Exercise description | Each line in the entries below that contains the word "source" counts once. Report how many there are and nothing more.

Segment Start: Material to process

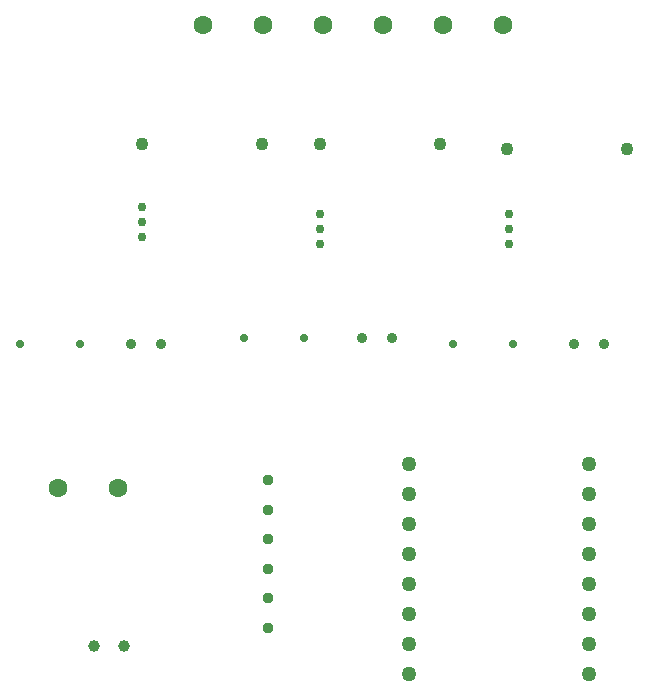
<source format=gbr>
%TF.GenerationSoftware,KiCad,Pcbnew,9.0.1-9.0.1-0~ubuntu24.04.1*%
%TF.CreationDate,2025-04-02T18:22:30+02:00*%
%TF.ProjectId,starter,73746172-7465-4722-9e6b-696361645f70,rev?*%
%TF.SameCoordinates,Original*%
%TF.FileFunction,Plated,1,2,PTH,Drill*%
%TF.FilePolarity,Positive*%
%FSLAX46Y46*%
G04 Gerber Fmt 4.6, Leading zero omitted, Abs format (unit mm)*
G04 Created by KiCad (PCBNEW 9.0.1-9.0.1-0~ubuntu24.04.1) date 2025-04-02 18:22:30*
%MOMM*%
%LPD*%
G01*
G04 APERTURE LIST*
%TA.AperFunction,ComponentDrill*%
%ADD10C,0.700000*%
%TD*%
%TA.AperFunction,ComponentDrill*%
%ADD11C,0.750000*%
%TD*%
%TA.AperFunction,ComponentDrill*%
%ADD12C,0.900000*%
%TD*%
%TA.AperFunction,ComponentDrill*%
%ADD13C,0.950000*%
%TD*%
%TA.AperFunction,ComponentDrill*%
%ADD14C,1.000000*%
%TD*%
%TA.AperFunction,ComponentDrill*%
%ADD15C,1.100000*%
%TD*%
%TA.AperFunction,ComponentDrill*%
%ADD16C,1.270000*%
%TD*%
%TA.AperFunction,ComponentDrill*%
%ADD17C,1.600000*%
%TD*%
G04 APERTURE END LIST*
D10*
%TO.C,R1*%
X85980000Y-84316250D03*
X91060000Y-84316250D03*
%TO.C,R2*%
X104980000Y-83816250D03*
X110060000Y-83816250D03*
%TO.C,R3*%
X122675000Y-84316250D03*
X127755000Y-84316250D03*
D11*
%TO.C,Q4*%
X96360000Y-72730000D03*
X96360000Y-74000000D03*
X96360000Y-75270000D03*
%TO.C,Q2*%
X111440000Y-73276250D03*
X111440000Y-74546250D03*
X111440000Y-75816250D03*
%TO.C,Q3*%
X127440000Y-73276250D03*
X127440000Y-74546250D03*
X127440000Y-75816250D03*
D12*
%TO.C,D1*%
X95440000Y-84316250D03*
X97980000Y-84316250D03*
%TO.C,D5*%
X114940000Y-83816250D03*
X117480000Y-83816250D03*
%TO.C,D6*%
X132900000Y-84316250D03*
X135440000Y-84316250D03*
D13*
%TO.C,J1*%
X107040000Y-95816250D03*
X107040000Y-98316250D03*
X107040000Y-100816250D03*
X107040000Y-103316250D03*
X107040000Y-105816250D03*
X107040000Y-108316250D03*
D14*
%TO.C,J4*%
X92290000Y-109841250D03*
X94790000Y-109841250D03*
D15*
%TO.C,D2*%
X96360000Y-67316250D03*
X106520000Y-67316250D03*
%TO.C,D3*%
X111440000Y-67316250D03*
X121600000Y-67316250D03*
%TO.C,D4*%
X127280000Y-67816250D03*
X137440000Y-67816250D03*
D16*
%TO.C,U1*%
X118920000Y-94436250D03*
X118920000Y-96976250D03*
X118920000Y-99516250D03*
X118920000Y-102056250D03*
X118920000Y-104596250D03*
X118920000Y-107136250D03*
X118920000Y-109676250D03*
X118920000Y-112216250D03*
X134160000Y-94436250D03*
X134160000Y-96976250D03*
X134160000Y-99516250D03*
X134160000Y-102056250D03*
X134160000Y-104596250D03*
X134160000Y-107136250D03*
X134160000Y-109676250D03*
X134160000Y-112216250D03*
D17*
%TO.C,J3*%
X89200000Y-96458750D03*
X94280000Y-96458750D03*
%TO.C,J2*%
X101540000Y-57316250D03*
X106620000Y-57316250D03*
X111700000Y-57316250D03*
X116780000Y-57316250D03*
X121860000Y-57316250D03*
X126940000Y-57316250D03*
M02*

</source>
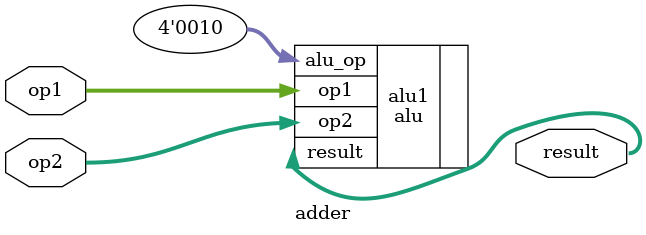
<source format=sv>
module adder (
    input [63:0] op1,
    input [63:0] op2,
    output [63:0] result
);
    alu alu1 (
        .op1(op1),
        .op2(op2),
        .result(result),
        .alu_op(4'b0010)
    );
endmodule
</source>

Segment End: Material to process

Answer for this exercise | 4